Un jugement attendu pour le 19 décembre



« Ces éléments sont apparus dès la plainte déposée en 1995 et ont ensuite été étayés tant par les parties civiles que par les multiples auditions effectuées au Rwanda, indique l’ordonnance de mise en accusation. Confronté au témoignage du seul rescapé d’un groupe de Tutsi enfermé au bureau de secteur, Sosthène Munyemana a reconnu dès sa première audition qu’il avait été détenteur de la clé du bâtiment. »

« Le procès va se jouer une fois encore sur la crédibilité des témoignages, explique Simon Foreman, l’avocat du CPCR. L’accusé va se présenter comme une victime du régime de Paul Kagame [président du Rwanda]. » « Les audiences vont montrer qu’il a fait pression sur plusieurs témoins afin qu’ils plaident en sa faveur », ajoute Alain Gauthier.

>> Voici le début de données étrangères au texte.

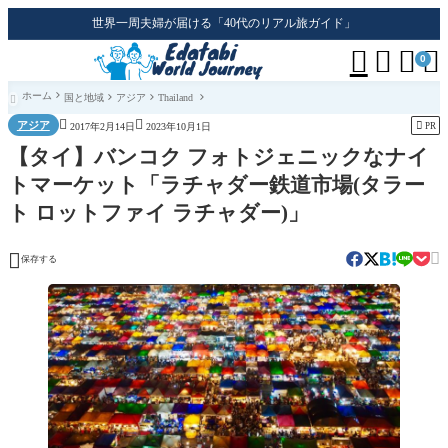
世界一周夫婦が届ける「40代のリアル旅ガイド」




0
ホーム
国と地域
アジア
Thailand



アジア

PR
2017年2月14日
2023年10月1日
【タイ】バンコク フォトジェニックなナイ
トマーケット「ラチャダー鉄道市場(タラー
ト ロットファイ ラチャダー)」


保存する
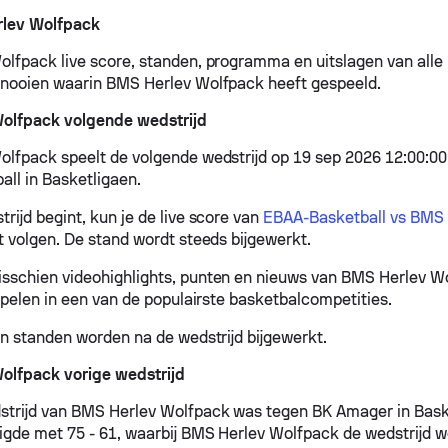
lev Wolfpack
lfpack live score, standen, programma en uitslagen van alle
nooien waarin BMS Herlev Wolfpack heeft gespeeld.
olfpack volgende wedstrijd
lfpack speelt de volgende wedstrijd op 19 sep 2026 12:00:0
ll in Basketligaen.
rijd begint, kun je de live score van
EBAA-Basketball vs BMS 
t volgen. De stand wordt steeds bijgewerkt.
schien videohighlights, punten en nieuws van BMS Herlev W
 spelen in een van de populairste basketbalcompetities.
en standen worden na de wedstrijd bijgewerkt.
olfpack vorige wedstrijd
strijd van BMS Herlev Wolfpack was tegen BK Amager in Bask
digde met 75 - 61, waarbij BMS Herlev Wolfpack de wedstrijd w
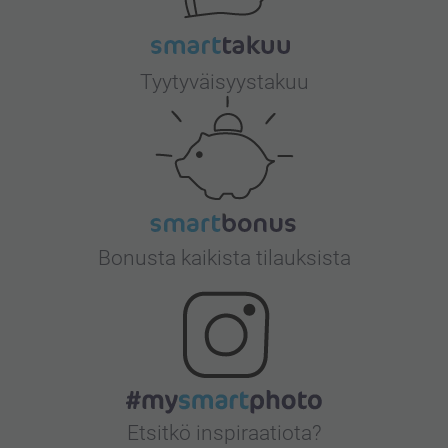
Tyytyväisyystakuu
Bonusta kaikista tilauksista
Etsitkö inspiraatiota?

Sosthène Munyemana avait 29 ans au moment des faits. Après avoir exercé à Bordeaux, il s’est installé à Villeneuve-sur-Lot où il compte aujourd’hui un comité de soutien. « Malgré les années, il reste extrêmement combatif et connaît son dossier par cœur, assure Jean-Yves Dupeux, qui assurera sa défense avec Me Florence Bourg. Nous allons prouver qu’il est impossible de se souvenir de certains événements trois décennies plus tard. »

Dans le Lot-et-Garonne, le Rwandais a exercé pendant une quinzaine d’années en tant qu’urgentiste avant de se spécialiser dans la gériatrie. Depuis un an, il est retraité. Le jugement est attendu mardi 19 décembre.